Mr Amess: Chairman, I just wanted to
say what a joy it is to have quality witnesses like this who know
what they are talking about, we can understand what they are saying,
who have come up with some positive solutions to the challenges
we put. Also, what a tragedy it is that these people, and I think
you mentioned nine months, were not engaged with policy makers
at a very early stage. I had been intending to ask you questions
on training, accreditation procedures and foreign doctors, but
because you have been so articulate I think, frankly, these questions
are all a waste of time. You have covered everything and I was
just going to suggest, Mr Chairman, that perhaps, given that Mr
Ribeiro, who is splendid, obviously wanted to say a lot more about
the future of the NHS and the work force, we could have them back
as witnesses for our inquiry into the work force?
Q139 Chairman: Another day, perhaps.
Witnesses will be aware of our future timetable in terms of inquiries.

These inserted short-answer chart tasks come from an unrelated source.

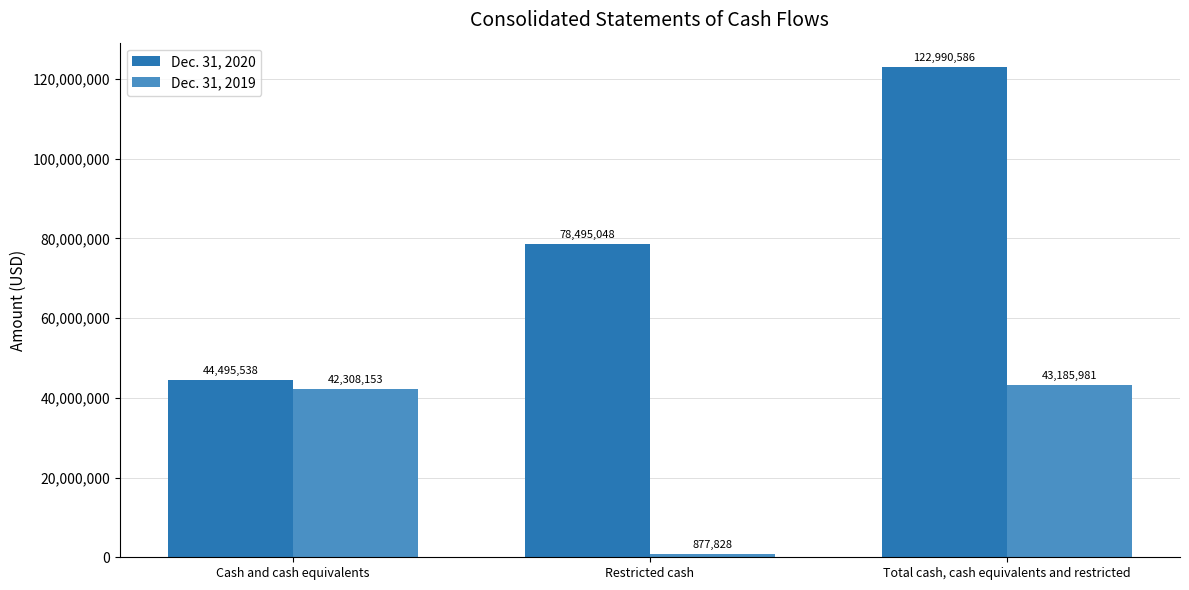

What is the lowest value of the Dec. 31, 2020 series?

44495538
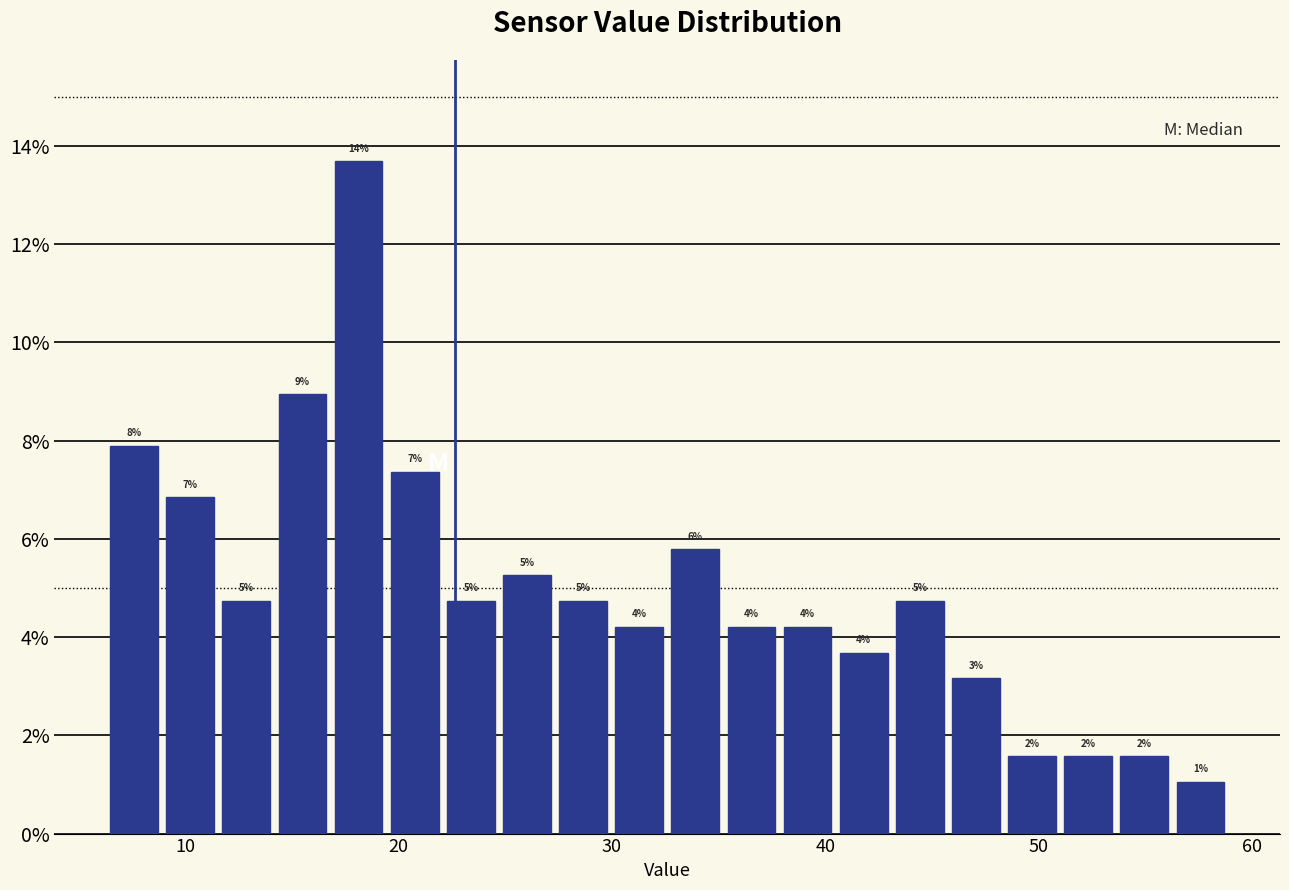

Read against the x-axis, roughly where is the centre of the tallest bar?

18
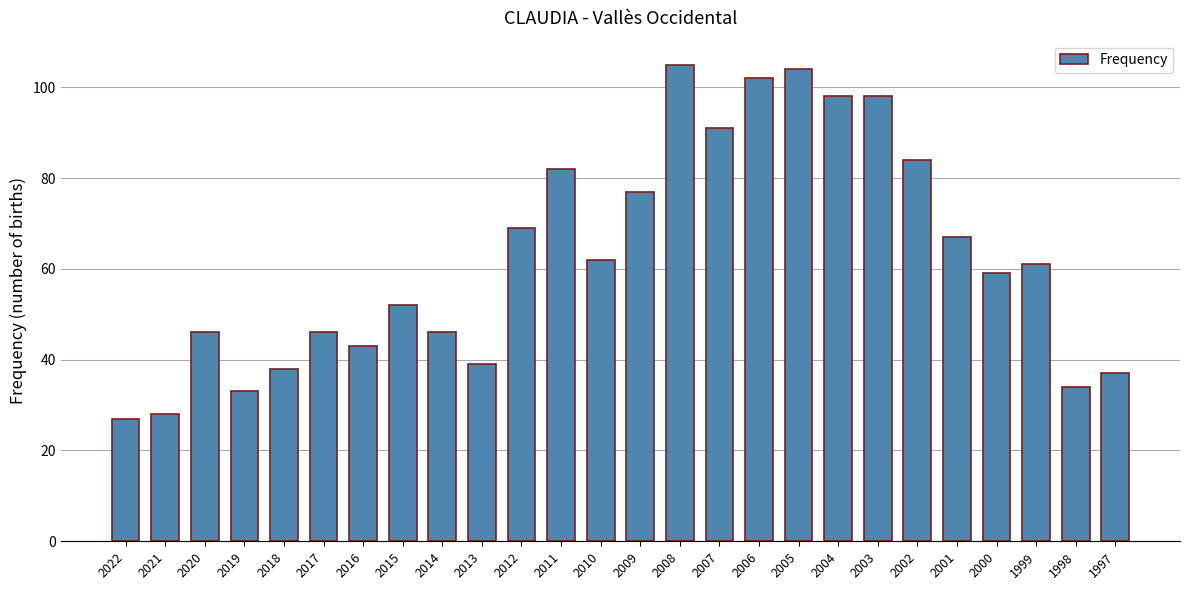

Which label corresponds to the smallest value in the chart?

2022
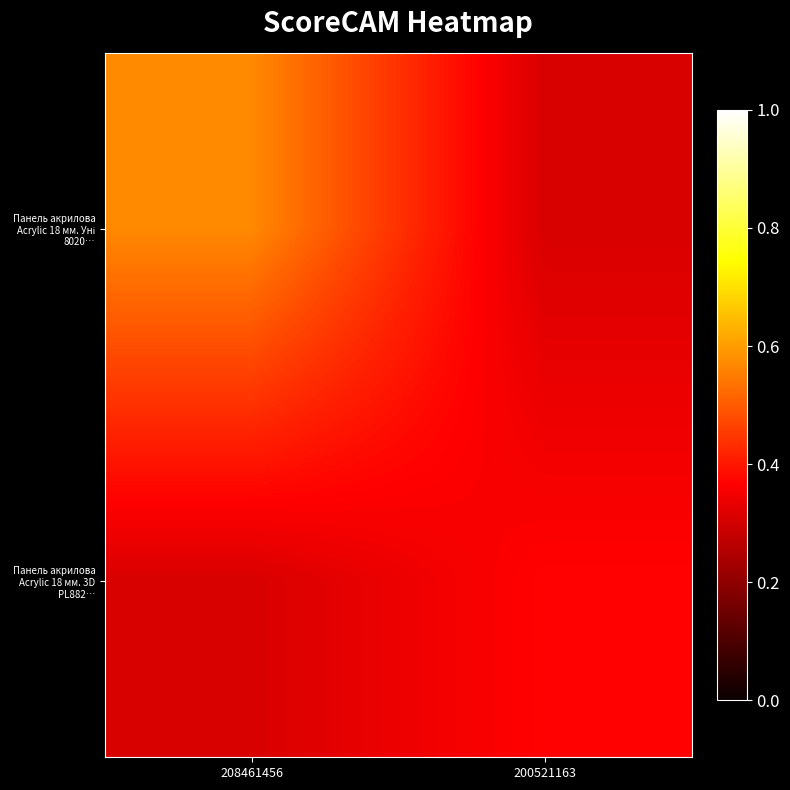

What is the spread (max minus min) of values at 208461456?

0.3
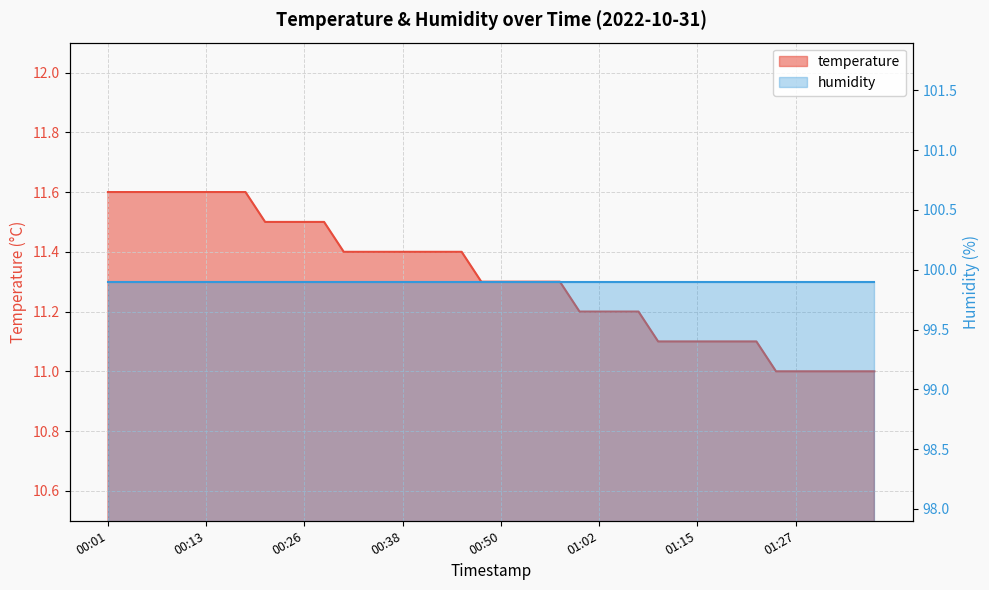

What is the label of the 11th point from the left?

00:26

Mr Ribeiro: We have made a submission
so we would be very happy to come back. Thank you.
Dr Simpson: And I am going away
to write it now!
Dr Taylor: May I make a couple of comments?
First, I would like to reassure our witnesses that health economics
will be very important and we will take it up with future witnesses.
Secondly, obviously one of our recommendations should be that
the Royal College of Surgeons' Clinical Effectiveness Unit is
funded to start this review of all that we want to knowoutcomes,
complicationstomorrow, if not before.
6 Ev 182 Volume III Back
7
Following the oral evidence session on 9 March, the Chief Executives
of Trafford Healthcare NHS Trust and Oldham PCT wrote to Mr Ribeiro
about his evidence to the Committee. In their letter they stated,
". . . your references to ward closures and loss of income
are entirely untrue. We both wish to confirm to you that no wards
have been closed in Trafford Healthcare NHS Trust, nor has any
funding been diverted from this Acute Trust as a consequence of
the Greater Manchester ISTC programme coming into operation".
Mr Ribeiro replied to apologise and say he had been mis-informed.